I am wondering if it would be proper OOP to make the Dealer class an interface. All players should be able to play the role of dealer, but needless to say, there is only one dealer per round of cards. Is it ok to make the Player class implement the methods a dealer can perform (such as dealGame()) even when 7 out of 8 Player objects in any given round won't be making use of their implemented methods, and furthermore, are NOT TO BE CONSIDERED A DEALER at the time? Or would it be better to make the dealGame() method belong to the Deck class and call the deck to deal a game? Sorry if this is a dumb question, but I'm a bit sketchy on the principles of OOP and want some advise to learn to do it right the first time.

I also thought of making Dealer extend Player but I think that would be wrong because I need players to assume a role of Dealer on the fly, rather than be declared as a Dealer object in an unchangeable fashion. In this case - if Dealer extends Player - I think I would need to declare all players of the game as Dealers.

So basically I'm asking:

  1. If you were making a card game with these 5 classes, would you make the Dealer class an interface and the rest regular classes, and why or why not?
  2. Am I generally on the right track with OOP or am I completely lost?
3
You seem mostly on the right track. I'm not sure about the Dealer class though. Perhaps a better idea might be a Game class, that keeps track of meta-stuff. It handles the actual dealing of the cards from the deck, keeps track of which players have folded, etc., and which player is the dealer, keeps score, etc. - nhgrif
I know in real life a player deals, but is that actually nessissary within this simulation of real life? I mean is the players identity as a player in any way connected with their identity as a dealer - Richard Tingle
For me, methods such as dealGame() belong in some other, game-related class. A player being a dealer or not would be just a matter of a boolean flag, which would give them permission to call those methods on some kind of Game or Table object. - Maciej Stachowski

3 Answers

4
votes

You have good approach, however still some work to do :). All the classes are fine, but Delaer is NOT.

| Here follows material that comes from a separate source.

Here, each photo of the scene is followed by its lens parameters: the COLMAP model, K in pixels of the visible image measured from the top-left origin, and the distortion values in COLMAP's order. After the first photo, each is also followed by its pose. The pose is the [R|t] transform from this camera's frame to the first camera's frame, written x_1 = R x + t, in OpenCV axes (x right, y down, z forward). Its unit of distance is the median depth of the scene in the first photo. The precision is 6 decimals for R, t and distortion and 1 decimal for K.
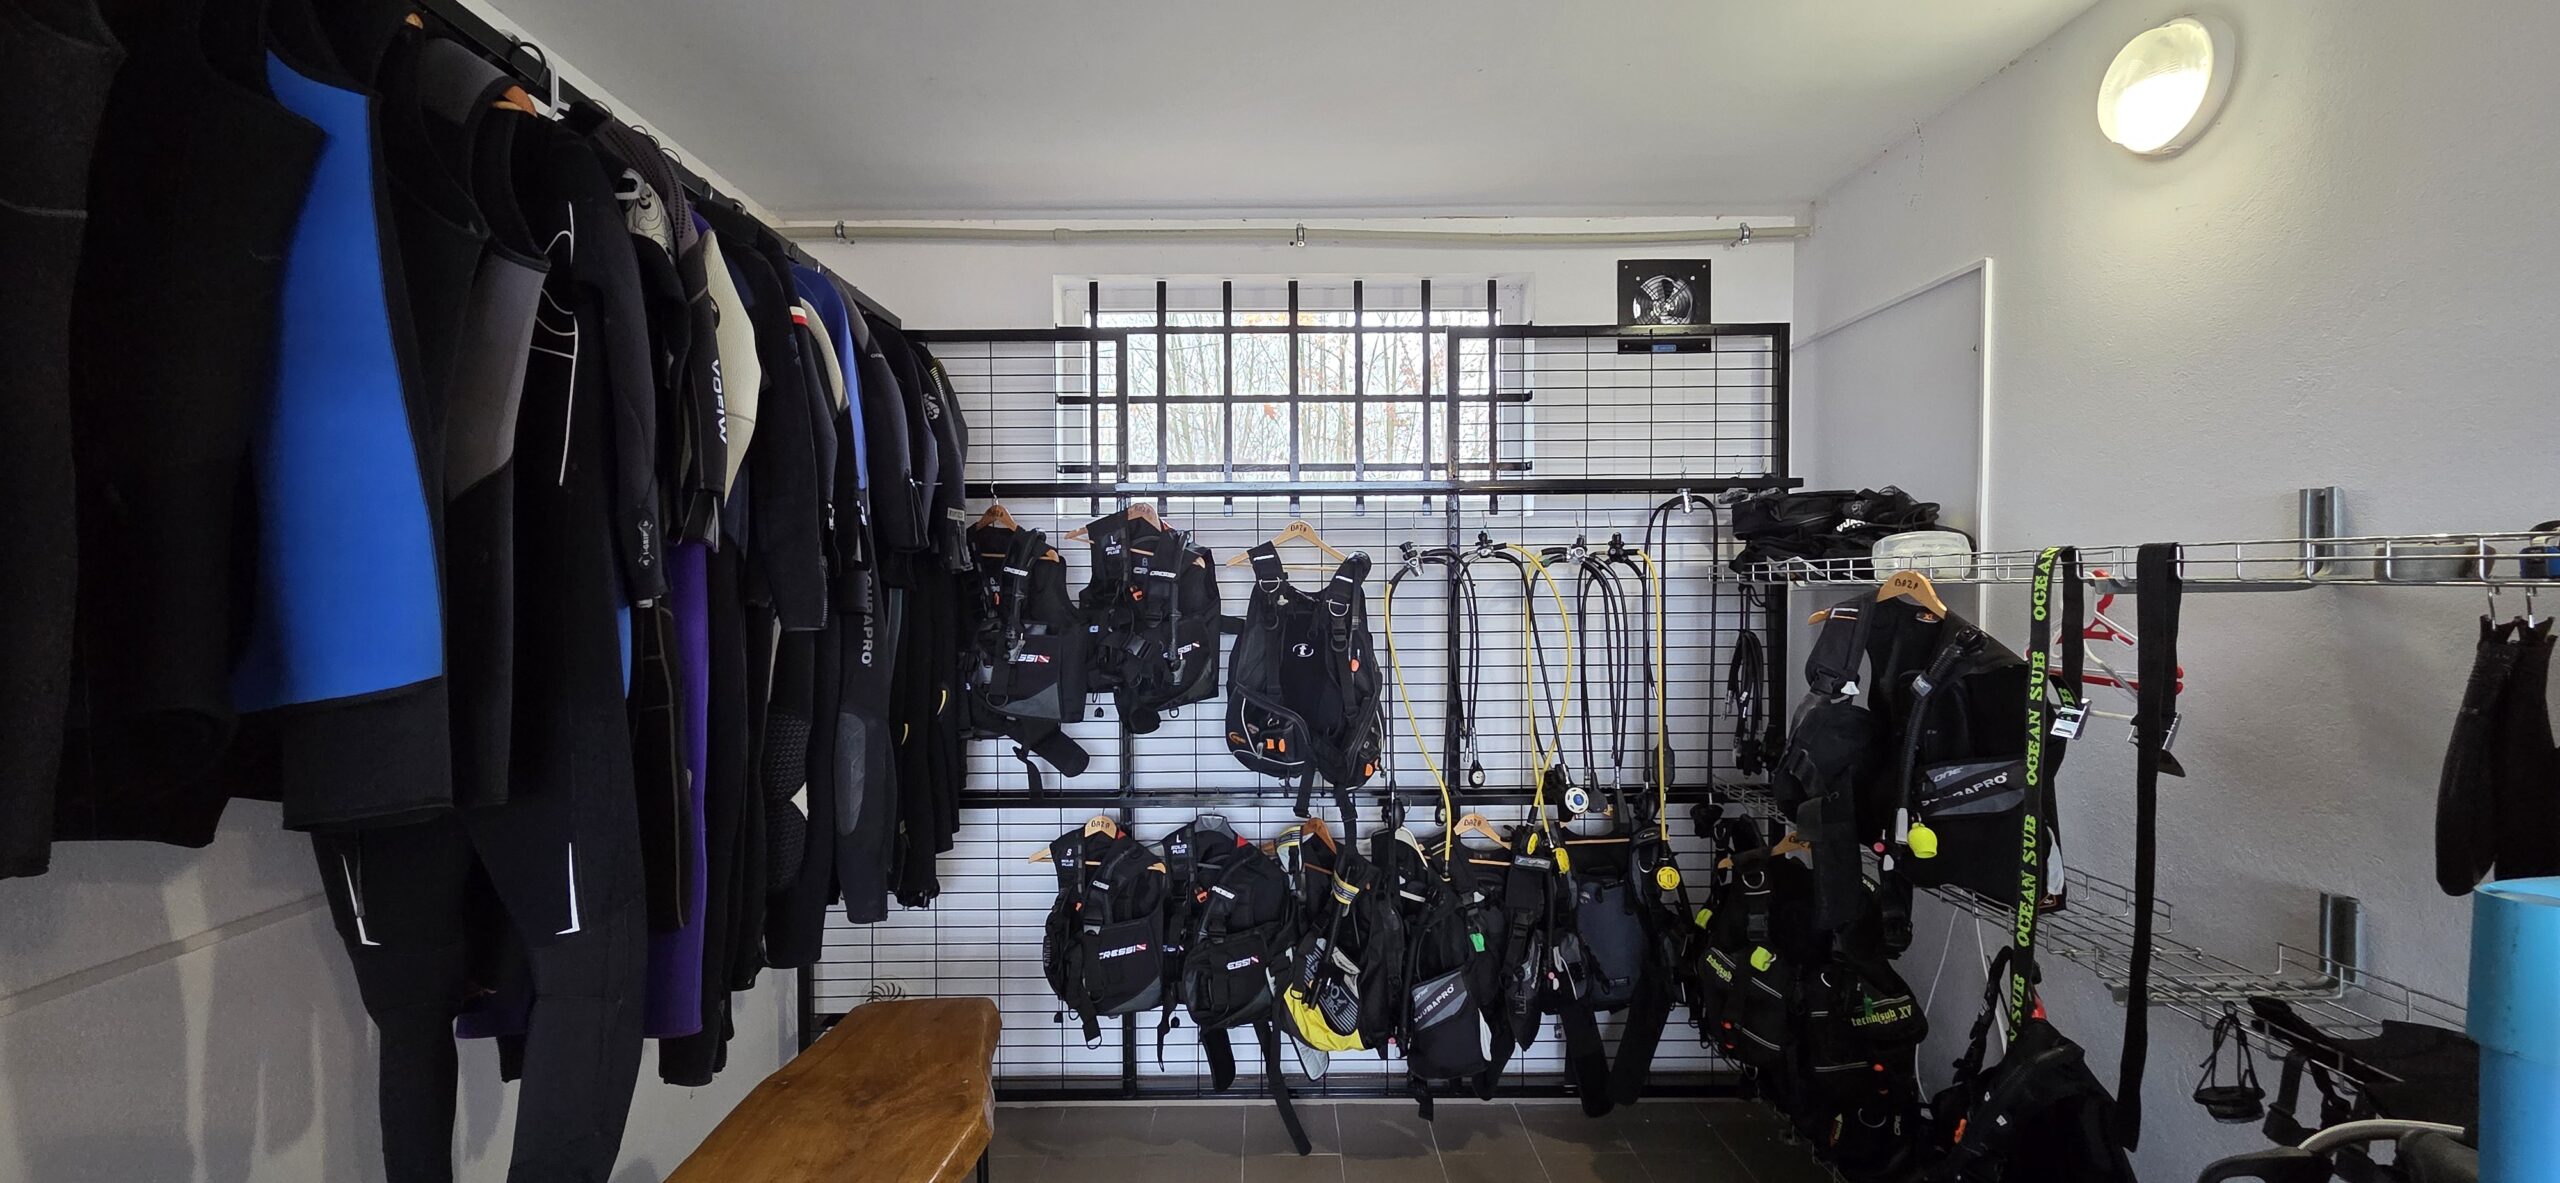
lens RADIAL K [[897.6, 0, 1280.0], [0, 897.6, 591.5], [0, 0, 1]] dist [-0.000188, -0.000004]
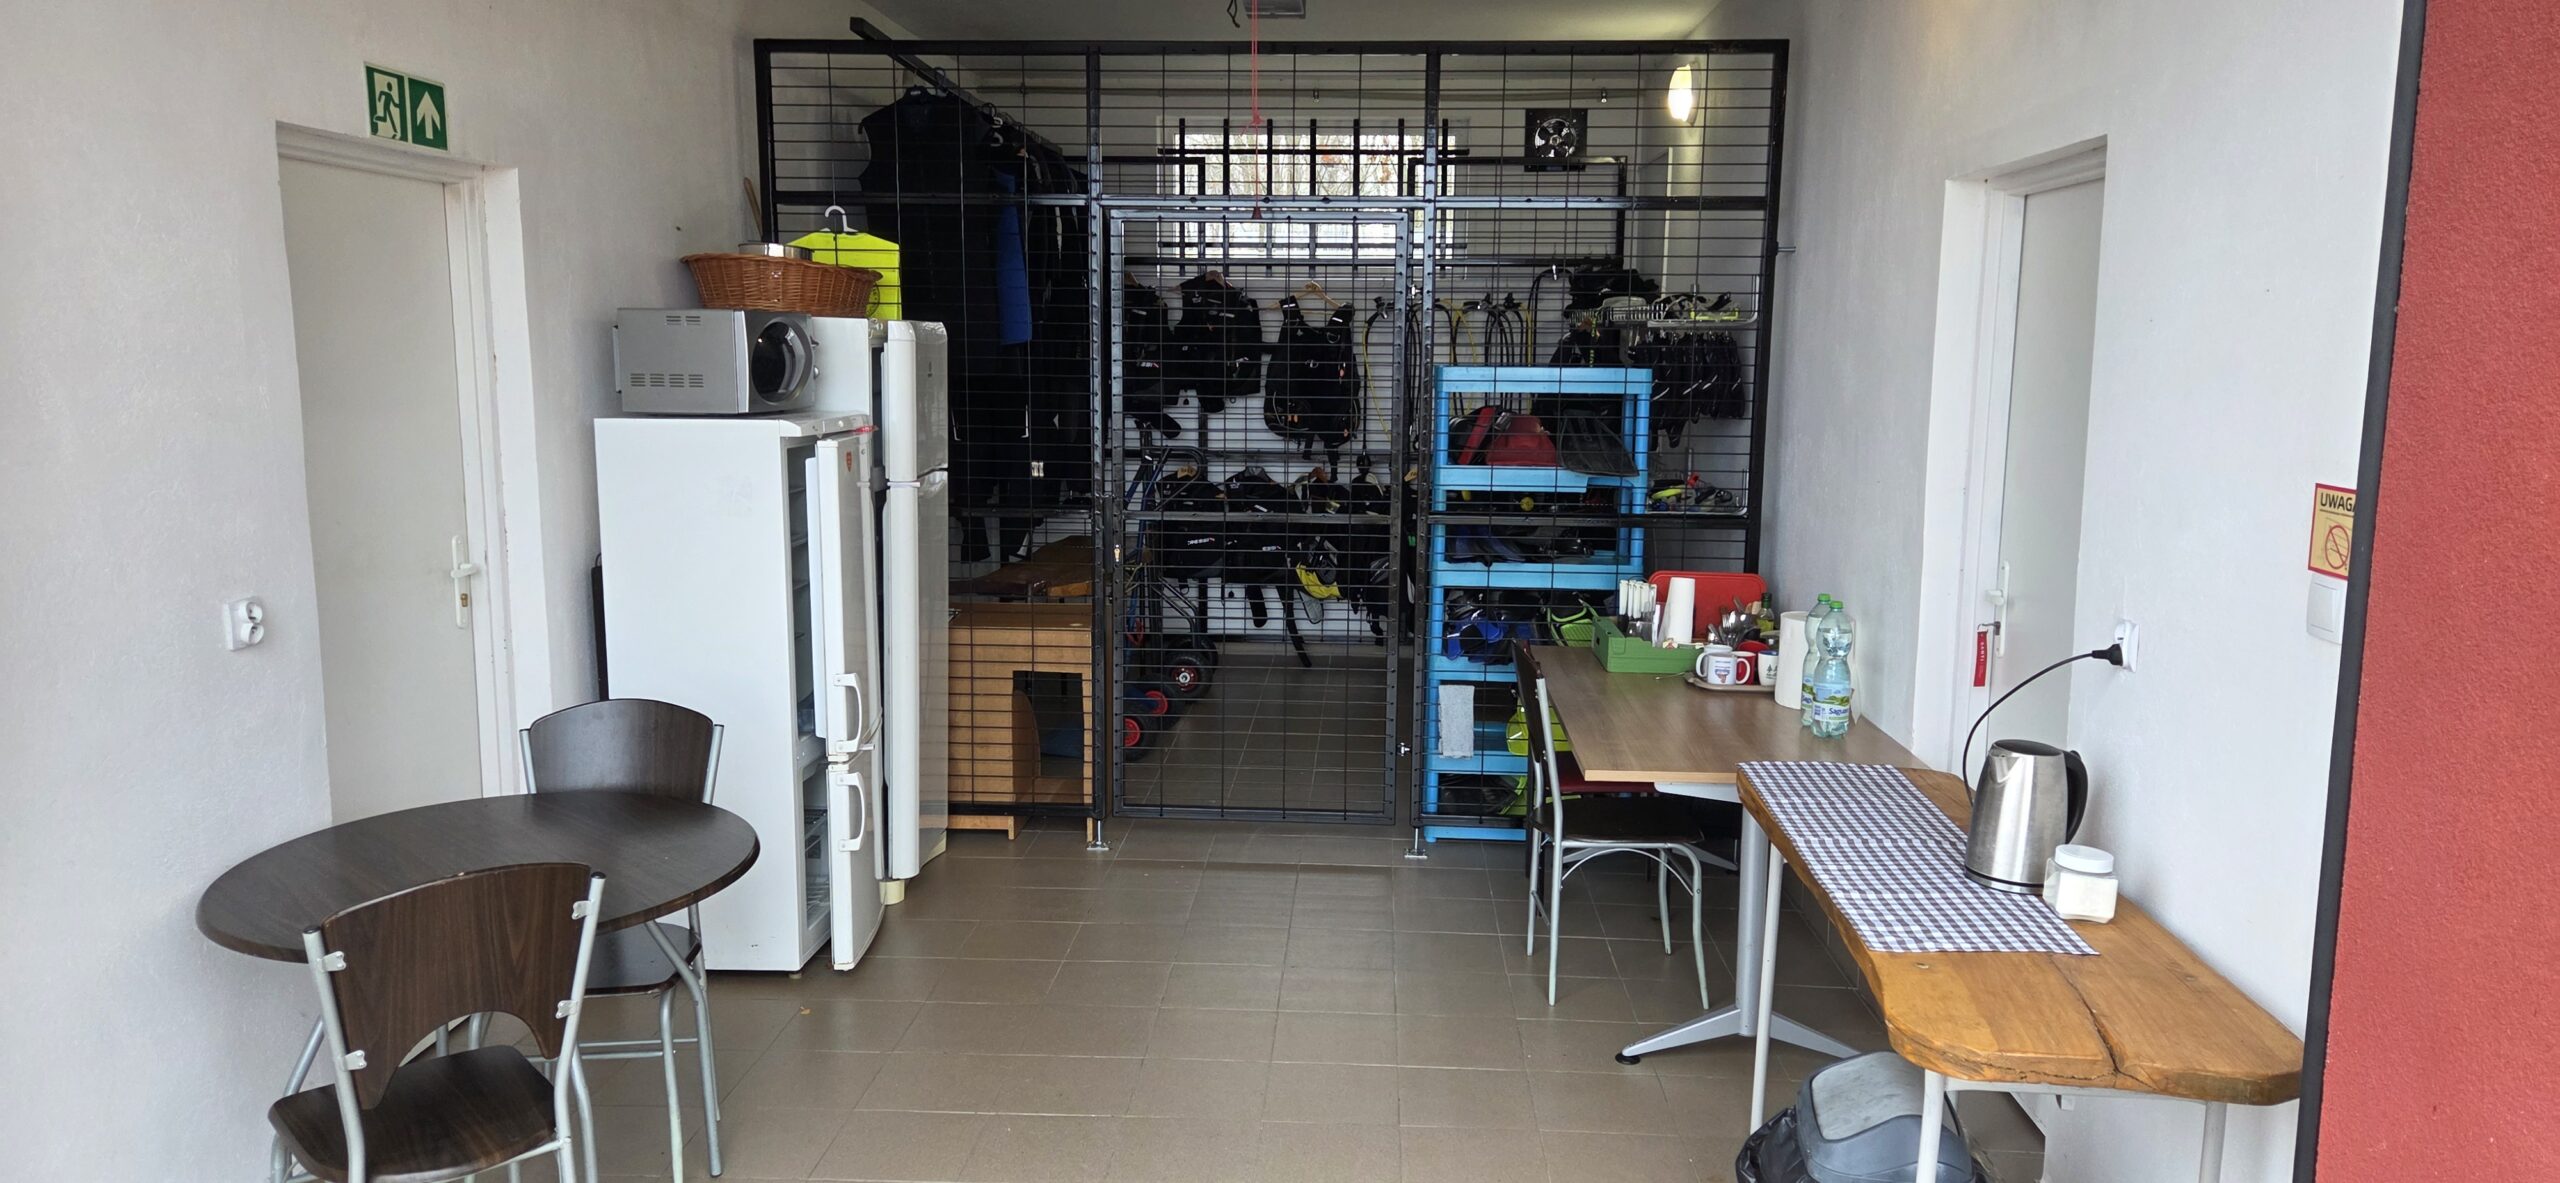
lens RADIAL K [[1706.8, 0, 1316.7], [0, 1706.8, 593.6], [0, 0, 1]] dist [0.129500, 0.000016]
pose [[0.997545, 0.023446, -0.065992, 0.244431], [-0.015857, 0.993439, 0.113259, 0.125457], [0.068215, -0.111935, 0.991371, -2.081526]]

First - if player is dealer one round and second someone other is dealer, I dont see a point of extended class or an interface.

In fact, for beginning, I would not make any player a dealer, it makes things complicated.

The easiest and best way how to deal with this, is create 5.Game. Game has Deck and all the players and it is working similar as dealer. It waits for players to response, it shows cards when it should etc.

If you really want make players as dealers it will be more complicated :). Well you need the Game class as well, because the Game has to decide who starts as dealer and it should took away or give players the dealers rights (well I dont see the point of it, but if you want... :) ).

And how to do that? The Game has Player dealer variable. If should have something like registerDealer(Player player) method. Then you need some kind of interface to communicate between Game and Player. If you want for Player to have ALL THE RESPONSIBILITY for Game, you can use Visitor pattern. (it allows dealer to "sneak" inside game instance and do whatever public methods can do).

Otherwise, you can just let the Game to ask dealer what to do and wait for players input. It should be done by calling method like dealer.askWhatToDo() and using returning value for action. It allows validating input... However if I am right, the valid input in poker is always only one, so I dont see any difference, if Game itself decides what to do...

The only reason I see is if dealer can shuffle the cards or raise the base or stuff like that, then it can be done... Or if you want simulate poker game with poker-players and dealers can do non-valid things like in real life :).

1
votes

It really depends a lot on how the program works, what you expect each class to be able to do, and how the life cycle of each object works (e.g can a player become a dealer in later rounds).

My first impression from what you wrote is that you need a base class "person" from which "player" and "dealer" inherit, but that's just a guess working off limited information.

1
votes

Dealer isn't really a special type of Player. It's just one instance of Player at a time that has special responsibilities. I think you're on the right track but you may want to create a class for the particular Game you're playing.

Let's say you're writing a poker game. The Dealer in that case can occasionally influence the order of play (depending on the style). But if you're playing War, the dealer is just someone who hands out the cards and you really don't care. In that case the concept of "who's the dealer" and "how should the dealer deal the game" are responsibilities of the game itself, not the player.